ひととおり仕事を丁寧に教えてくれたあと、先輩は声をひそめてこう言った。
「常連の神様たち、覚えといた方がいいから教えるね。」
1 コンセント席でノートPC広げてるのが菅原道真公。コーヒーはアメリカン。
2 鞄にでかい象のストラップ付いてるのがガネーシャ様。スイーツ好き。
3 あの美男美女はヘラクレス様とヴィーナス様。ヘラクレス様はいつもケーキセットのケーキをヴィーナス様にあげてる。

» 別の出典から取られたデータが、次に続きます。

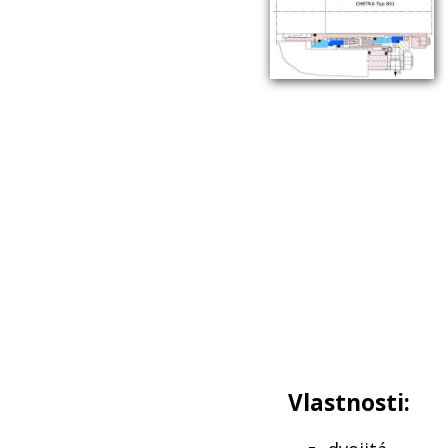
Vlastnosti:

4 BOX席のご老人グループ、中心の紫セーターの人が恵比寿様。沢山のお友達と長時間滞在して色々注文してくれる。
…
「まりあちゃん」
急に後ろから声がして、振り返ると店長が立っていた。
「お客様に変なあだ名つけるのやめてくれるかな?」
ここは地元駅に1番近いだけの一般的なカフェ。